Extrait de page:
Jusqu’au dernier moment on avait pu craindre qu’une fois de plus l’agriculture ne fasse échouer la négociation. Mais pour une fois on fonctionnait à fronts renversés. Ce n’étaient pas les Etats-Unis ou l’Europe qui bloquaient l’accord : cela fait bien longtemps qu’ils ne subventionnent plus leurs exportations agricoles, du moins de manière ouverte : leurs politiques agricoles sont devenues « OMC – compatibles » ce qui ne veut pas dire que les états concernés ne continuent pas à financer des politiques agricoles par des moyens plus détournées (biocarburants aux Etats-Unis par exemple). Non cette fois ci c’était l’Inde qui freinait : l’Inde avec son dispositif de soutien aux agriculteurs et aux populations pauvres par le biais du programme le plus important au monde de subventions à la consommation ; l’Inde qui – certaines années – est un acteur non négligeable à l’exportation en particulier pour les céréales. L’opposition indienne levée grâce à d’importantes dérogations, un accord a pu être trouvé sur la facilitation des échanges et l’aide au développement. Le tout ne concerne en fait que 10 % de l’agenda total de l’OMC mais l’accord de Bali a le mérite de relancer une dynamique multilatérale à un moment où l’heure semble être beaucoup plus à des accords de libre échange bilatéraux qui inévitablement pénalisent les plus faibles.

Lignes de données:
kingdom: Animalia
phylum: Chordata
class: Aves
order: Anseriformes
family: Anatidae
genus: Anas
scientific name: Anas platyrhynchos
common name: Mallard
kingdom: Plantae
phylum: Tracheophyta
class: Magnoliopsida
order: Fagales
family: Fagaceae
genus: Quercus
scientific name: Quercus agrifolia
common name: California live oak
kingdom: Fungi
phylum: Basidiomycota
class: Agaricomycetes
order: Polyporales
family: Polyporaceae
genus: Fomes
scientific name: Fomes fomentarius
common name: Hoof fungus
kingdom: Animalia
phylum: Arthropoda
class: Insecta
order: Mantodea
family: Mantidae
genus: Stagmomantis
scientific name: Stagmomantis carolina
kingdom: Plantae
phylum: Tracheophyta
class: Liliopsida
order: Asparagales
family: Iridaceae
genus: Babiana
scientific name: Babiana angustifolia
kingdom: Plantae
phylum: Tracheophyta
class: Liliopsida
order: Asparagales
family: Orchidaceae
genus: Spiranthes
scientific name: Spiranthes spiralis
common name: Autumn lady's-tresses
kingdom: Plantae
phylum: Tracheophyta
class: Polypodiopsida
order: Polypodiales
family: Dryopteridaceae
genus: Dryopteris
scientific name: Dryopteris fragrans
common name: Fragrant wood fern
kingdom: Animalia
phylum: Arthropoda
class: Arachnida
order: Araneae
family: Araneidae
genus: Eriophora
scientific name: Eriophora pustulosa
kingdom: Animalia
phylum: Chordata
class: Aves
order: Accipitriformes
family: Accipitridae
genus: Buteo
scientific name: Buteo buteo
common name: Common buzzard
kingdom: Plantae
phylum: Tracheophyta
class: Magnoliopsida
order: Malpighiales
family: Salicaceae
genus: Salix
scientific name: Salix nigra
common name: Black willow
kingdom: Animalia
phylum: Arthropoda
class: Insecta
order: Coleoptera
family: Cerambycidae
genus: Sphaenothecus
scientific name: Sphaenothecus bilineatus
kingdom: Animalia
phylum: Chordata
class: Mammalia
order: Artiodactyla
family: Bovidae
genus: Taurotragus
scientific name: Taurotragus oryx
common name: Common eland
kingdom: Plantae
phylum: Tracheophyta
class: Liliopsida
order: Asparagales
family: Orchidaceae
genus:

À faire:
- 1) Répondez aux questions suivantes à partir du texte sur l'accord de Bali.
(a) Quel pays freinait cette fois l'accord ?
(b) Quel exemple le texte donne-t-il d'un moyen détourné de financer des politiques agricoles aux États-Unis ?
(c) Quelle part de l'agenda total de l'OMC l'accord concerne-t-il ?
- 2) Poursuivez le texte sur l'accord de Bali à partir de sa dernière phrase.

Réponses par tâche:
- 1)
(a) L'Inde.
(b) Les biocarburants.
(c) 10 %.

- 2)
10 Décembre
Pro-trading
C’est une petite révolution et surtout un retour à la raison : aux Etats Unis la « règle Volcker » vient d’être approuvée par la Fed et les principales agences de régulation : elle consiste à interdire « le prop-trading ». Le proprietary trading ou trading pour compte propre consiste pour une banque à tenir des positions purement spéculatives sans lien avec ses activités commerciales : la banque spécule avec « l’argent des autres », ses positions étant bien souvent supérieures à ses fonds propres.
Le « prop-trading » a toujours existé mais de manière discrète sur le marché des changes par exemple. Le développement des marchés dérivés a accéléré son développement ces vingt dernières années au point qu’il en est venu à représenter une part essentielle des revenus des établissements qui s’y sont lancés. Ce fut en particulier le « modèle » Goldman Sachs et d’ailleurs de toutes les banques de Wall Street. Les banques européennes s’y mirent aussi à l’image de la Société Générale, de RBS ou de la Deutsche Bank.
On est là bien loin de la vieille distinction entre banque de dépôts et banque d’affaires mais en fait dans de la pure spéculation sans aucune justification pour l’activité quotidienne de la banque.
Même si on peut imaginer que Wall Street va tout faire pour contourner les exigences de la règle Volcker, il faut saluer ce pragmatisme américain. Dans des circonstances identiques, les autorités de régulation et les politiques français ont capitulé face aux pressions d’une industrie bancaire soucieuse de défendre son pré carré.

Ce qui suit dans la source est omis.